(Data for this task begins)
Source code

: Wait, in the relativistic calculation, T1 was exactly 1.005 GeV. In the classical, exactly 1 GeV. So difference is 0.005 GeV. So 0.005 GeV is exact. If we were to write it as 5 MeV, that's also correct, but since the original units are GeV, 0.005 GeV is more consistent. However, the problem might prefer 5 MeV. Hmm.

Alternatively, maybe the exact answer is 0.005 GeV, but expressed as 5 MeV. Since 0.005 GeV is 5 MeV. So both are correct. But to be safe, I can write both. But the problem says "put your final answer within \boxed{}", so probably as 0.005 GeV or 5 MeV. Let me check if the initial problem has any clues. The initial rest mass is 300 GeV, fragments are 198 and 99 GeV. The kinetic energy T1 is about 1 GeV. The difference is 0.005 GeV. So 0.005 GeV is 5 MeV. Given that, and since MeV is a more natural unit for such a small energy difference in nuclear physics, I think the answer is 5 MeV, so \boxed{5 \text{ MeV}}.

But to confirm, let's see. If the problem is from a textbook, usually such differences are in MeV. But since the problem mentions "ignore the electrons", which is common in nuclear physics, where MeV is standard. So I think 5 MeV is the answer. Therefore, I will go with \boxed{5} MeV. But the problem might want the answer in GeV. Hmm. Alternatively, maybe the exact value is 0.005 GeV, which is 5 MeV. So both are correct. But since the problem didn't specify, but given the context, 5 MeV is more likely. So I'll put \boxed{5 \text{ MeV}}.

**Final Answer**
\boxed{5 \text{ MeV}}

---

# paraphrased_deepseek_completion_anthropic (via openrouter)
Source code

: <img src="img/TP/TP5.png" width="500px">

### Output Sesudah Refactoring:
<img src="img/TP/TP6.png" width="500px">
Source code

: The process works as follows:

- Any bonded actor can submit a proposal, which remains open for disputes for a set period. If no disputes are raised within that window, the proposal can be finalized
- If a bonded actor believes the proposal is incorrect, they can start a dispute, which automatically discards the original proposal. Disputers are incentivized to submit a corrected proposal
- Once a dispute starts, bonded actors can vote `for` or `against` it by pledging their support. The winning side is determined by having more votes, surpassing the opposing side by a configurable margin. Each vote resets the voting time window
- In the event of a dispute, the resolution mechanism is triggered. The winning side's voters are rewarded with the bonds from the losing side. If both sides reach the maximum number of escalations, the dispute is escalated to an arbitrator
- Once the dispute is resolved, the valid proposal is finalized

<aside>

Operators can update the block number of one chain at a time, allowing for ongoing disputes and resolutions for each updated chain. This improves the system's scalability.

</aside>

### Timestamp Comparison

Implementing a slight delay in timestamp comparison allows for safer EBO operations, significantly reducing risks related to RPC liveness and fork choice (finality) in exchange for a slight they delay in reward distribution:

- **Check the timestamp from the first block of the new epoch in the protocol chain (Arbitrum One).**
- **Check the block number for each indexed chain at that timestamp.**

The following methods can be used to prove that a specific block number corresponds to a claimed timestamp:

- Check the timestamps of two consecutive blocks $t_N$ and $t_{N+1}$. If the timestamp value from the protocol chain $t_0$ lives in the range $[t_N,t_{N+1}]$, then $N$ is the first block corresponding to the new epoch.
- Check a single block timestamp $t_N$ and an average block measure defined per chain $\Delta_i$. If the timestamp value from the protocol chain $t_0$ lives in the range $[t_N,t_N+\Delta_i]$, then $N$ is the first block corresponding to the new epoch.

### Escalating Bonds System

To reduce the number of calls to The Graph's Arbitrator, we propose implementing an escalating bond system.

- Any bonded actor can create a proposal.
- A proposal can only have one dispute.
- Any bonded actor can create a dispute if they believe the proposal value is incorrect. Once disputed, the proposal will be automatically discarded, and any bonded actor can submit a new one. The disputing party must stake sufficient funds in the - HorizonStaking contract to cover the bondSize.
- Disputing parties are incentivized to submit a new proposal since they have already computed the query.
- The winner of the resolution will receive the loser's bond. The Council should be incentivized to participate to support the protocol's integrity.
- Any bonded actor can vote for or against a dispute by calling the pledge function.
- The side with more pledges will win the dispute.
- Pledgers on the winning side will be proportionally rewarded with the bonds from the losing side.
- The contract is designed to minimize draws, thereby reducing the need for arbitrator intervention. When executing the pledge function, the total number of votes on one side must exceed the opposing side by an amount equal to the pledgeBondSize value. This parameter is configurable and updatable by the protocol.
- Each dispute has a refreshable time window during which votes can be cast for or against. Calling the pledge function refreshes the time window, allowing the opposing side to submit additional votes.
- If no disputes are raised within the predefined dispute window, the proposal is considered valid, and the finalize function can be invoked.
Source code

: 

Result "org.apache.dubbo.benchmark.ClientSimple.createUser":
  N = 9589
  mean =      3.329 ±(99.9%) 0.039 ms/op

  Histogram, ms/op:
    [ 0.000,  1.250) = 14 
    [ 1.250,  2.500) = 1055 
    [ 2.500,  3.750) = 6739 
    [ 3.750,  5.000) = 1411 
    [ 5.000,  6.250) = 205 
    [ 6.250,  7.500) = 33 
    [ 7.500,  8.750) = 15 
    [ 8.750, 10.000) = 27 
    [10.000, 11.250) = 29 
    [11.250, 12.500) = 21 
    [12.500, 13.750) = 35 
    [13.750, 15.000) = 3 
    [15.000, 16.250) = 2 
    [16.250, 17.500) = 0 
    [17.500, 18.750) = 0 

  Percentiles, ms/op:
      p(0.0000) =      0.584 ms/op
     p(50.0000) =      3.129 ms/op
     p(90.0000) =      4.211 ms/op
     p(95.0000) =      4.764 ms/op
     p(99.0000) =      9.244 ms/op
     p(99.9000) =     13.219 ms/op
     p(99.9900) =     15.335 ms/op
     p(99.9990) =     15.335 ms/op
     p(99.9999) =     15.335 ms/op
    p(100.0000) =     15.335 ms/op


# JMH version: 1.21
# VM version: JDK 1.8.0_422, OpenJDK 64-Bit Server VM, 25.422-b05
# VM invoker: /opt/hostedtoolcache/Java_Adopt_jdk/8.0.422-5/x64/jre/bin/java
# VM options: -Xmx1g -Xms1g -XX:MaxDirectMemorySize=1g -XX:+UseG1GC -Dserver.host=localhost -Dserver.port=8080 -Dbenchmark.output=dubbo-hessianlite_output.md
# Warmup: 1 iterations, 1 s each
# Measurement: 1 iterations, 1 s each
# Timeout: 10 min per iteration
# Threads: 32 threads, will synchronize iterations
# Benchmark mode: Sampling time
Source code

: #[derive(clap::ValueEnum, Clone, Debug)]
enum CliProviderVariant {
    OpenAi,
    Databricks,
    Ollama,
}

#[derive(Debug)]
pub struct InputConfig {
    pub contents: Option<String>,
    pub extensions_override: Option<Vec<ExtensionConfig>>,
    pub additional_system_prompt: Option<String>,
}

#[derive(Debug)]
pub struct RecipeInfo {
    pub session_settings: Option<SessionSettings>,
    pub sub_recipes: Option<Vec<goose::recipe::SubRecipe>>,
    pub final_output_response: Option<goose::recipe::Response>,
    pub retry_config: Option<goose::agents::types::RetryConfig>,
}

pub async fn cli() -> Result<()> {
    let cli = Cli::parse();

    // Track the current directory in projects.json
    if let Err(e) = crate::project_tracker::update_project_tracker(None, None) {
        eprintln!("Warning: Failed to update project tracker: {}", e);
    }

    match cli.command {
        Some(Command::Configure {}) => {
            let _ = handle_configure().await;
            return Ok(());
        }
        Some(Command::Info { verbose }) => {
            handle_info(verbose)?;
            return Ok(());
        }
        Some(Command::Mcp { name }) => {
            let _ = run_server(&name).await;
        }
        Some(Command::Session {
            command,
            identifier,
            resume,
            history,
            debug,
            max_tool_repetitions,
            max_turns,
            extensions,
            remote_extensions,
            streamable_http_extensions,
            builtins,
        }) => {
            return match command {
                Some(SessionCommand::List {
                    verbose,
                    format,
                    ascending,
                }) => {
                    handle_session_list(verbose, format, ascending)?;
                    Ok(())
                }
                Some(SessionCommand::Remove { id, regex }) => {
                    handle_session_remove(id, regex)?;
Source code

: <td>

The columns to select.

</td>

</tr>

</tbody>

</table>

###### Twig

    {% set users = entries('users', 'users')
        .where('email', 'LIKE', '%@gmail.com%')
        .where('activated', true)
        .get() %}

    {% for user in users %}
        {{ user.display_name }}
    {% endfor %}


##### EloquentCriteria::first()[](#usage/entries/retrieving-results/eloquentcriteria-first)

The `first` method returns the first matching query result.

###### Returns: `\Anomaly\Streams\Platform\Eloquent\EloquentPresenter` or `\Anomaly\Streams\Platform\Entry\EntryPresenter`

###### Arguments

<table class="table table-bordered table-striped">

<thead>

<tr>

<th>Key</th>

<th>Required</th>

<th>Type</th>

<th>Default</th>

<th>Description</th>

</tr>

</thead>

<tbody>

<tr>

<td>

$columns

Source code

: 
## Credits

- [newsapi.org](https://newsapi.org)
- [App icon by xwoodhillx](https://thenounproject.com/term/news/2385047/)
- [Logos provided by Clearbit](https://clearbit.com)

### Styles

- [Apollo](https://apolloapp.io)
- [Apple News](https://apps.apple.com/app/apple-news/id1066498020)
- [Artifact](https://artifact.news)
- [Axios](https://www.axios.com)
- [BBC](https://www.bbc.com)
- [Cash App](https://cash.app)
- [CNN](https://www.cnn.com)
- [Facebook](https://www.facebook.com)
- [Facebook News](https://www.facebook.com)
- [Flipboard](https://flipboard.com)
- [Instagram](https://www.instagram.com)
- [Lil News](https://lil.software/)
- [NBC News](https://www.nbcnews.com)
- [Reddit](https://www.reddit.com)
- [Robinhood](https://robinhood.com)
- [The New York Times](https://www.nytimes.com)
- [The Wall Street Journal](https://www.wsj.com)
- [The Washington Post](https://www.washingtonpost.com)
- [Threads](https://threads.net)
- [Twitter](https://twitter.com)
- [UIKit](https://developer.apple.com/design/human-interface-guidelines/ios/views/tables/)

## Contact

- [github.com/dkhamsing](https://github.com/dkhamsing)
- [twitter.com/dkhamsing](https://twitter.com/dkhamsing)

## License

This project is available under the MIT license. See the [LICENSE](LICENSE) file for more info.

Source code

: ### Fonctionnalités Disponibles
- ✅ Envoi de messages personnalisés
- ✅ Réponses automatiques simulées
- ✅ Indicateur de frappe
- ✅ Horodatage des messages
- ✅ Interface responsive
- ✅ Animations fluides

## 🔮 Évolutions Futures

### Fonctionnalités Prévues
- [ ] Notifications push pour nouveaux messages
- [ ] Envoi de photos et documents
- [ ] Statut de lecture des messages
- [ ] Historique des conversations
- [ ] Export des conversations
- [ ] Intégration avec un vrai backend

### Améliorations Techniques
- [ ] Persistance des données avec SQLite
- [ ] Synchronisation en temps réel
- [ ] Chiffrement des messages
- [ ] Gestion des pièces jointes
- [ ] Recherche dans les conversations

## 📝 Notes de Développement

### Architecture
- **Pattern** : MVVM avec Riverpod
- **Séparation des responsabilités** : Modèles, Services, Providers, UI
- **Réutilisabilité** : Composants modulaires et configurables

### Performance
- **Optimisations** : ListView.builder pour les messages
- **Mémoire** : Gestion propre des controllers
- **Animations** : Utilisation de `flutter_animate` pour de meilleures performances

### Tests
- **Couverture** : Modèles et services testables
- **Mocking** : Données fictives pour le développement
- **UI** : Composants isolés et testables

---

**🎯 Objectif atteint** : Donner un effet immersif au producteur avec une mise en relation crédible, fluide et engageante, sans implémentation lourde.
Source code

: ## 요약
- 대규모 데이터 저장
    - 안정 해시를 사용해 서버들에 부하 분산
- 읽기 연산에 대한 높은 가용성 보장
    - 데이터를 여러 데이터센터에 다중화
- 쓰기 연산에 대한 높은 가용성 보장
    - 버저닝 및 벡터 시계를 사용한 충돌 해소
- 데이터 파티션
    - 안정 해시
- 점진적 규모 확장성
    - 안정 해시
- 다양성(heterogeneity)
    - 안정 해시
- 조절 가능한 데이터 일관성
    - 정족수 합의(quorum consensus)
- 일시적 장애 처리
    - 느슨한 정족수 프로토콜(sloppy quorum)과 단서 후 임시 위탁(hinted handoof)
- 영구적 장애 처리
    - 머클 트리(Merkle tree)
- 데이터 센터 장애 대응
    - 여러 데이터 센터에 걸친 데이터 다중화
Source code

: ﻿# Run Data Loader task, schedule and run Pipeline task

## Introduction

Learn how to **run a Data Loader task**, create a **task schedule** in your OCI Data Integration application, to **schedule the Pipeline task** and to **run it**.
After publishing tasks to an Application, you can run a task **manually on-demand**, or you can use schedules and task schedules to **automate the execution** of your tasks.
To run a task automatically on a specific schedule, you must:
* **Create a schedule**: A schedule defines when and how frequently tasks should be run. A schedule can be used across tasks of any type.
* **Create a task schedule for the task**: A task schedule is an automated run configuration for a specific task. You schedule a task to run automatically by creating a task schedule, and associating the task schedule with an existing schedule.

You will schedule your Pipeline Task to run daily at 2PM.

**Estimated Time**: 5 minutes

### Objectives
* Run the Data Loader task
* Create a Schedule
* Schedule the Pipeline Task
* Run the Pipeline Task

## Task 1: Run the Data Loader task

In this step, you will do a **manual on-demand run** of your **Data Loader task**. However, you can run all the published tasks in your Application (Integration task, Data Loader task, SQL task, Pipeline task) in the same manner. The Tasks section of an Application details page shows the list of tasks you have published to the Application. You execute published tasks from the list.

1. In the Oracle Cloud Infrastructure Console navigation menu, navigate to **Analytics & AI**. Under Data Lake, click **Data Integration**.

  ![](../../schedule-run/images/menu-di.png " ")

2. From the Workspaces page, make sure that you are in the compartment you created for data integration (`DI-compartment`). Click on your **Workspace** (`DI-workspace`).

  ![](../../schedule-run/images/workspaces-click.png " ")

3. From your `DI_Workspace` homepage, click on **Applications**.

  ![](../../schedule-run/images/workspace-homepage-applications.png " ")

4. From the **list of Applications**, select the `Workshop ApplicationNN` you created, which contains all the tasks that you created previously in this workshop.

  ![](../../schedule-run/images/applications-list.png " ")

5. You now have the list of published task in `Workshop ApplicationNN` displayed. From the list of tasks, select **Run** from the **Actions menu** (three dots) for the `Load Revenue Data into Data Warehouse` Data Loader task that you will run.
(Data for this task ends)
*Task statement*. Return every line from the rows above that contains the word "maybe".

*Solution to the exercise*.
Alternatively, maybe the exact answer is 0.005 GeV, but expressed as 5 MeV. Since 0.005 GeV is 5 MeV. So both are correct. But to be safe, I can write both. But the problem says "put your final answer within \boxed{}", so probably as 0.005 GeV or 5 MeV. Let me check if the initial problem has any clues. The initial rest mass is 300 GeV, fragments are 198 and 99 GeV. The kinetic energy T1 is about 1 GeV. The difference is 0.005 GeV. So 0.005 GeV is 5 MeV. Given that, and since MeV is a more natural unit for such a small energy difference in nuclear physics, I think the answer is 5 MeV, so \boxed{5 \text{ MeV}}.
But to confirm, let's see. If the problem is from a textbook, usually such differences are in MeV. But since the problem mentions "ignore the electrons", which is common in nuclear physics, where MeV is standard. So I think 5 MeV is the answer. Therefore, I will go with \boxed{5} MeV. But the problem might want the answer in GeV. Hmm. Alternatively, maybe the exact value is 0.005 GeV, which is 5 MeV. So both are correct. But since the problem didn't specify, but given the context, 5 MeV is more likely. So I'll put \boxed{5 \text{ MeV}}.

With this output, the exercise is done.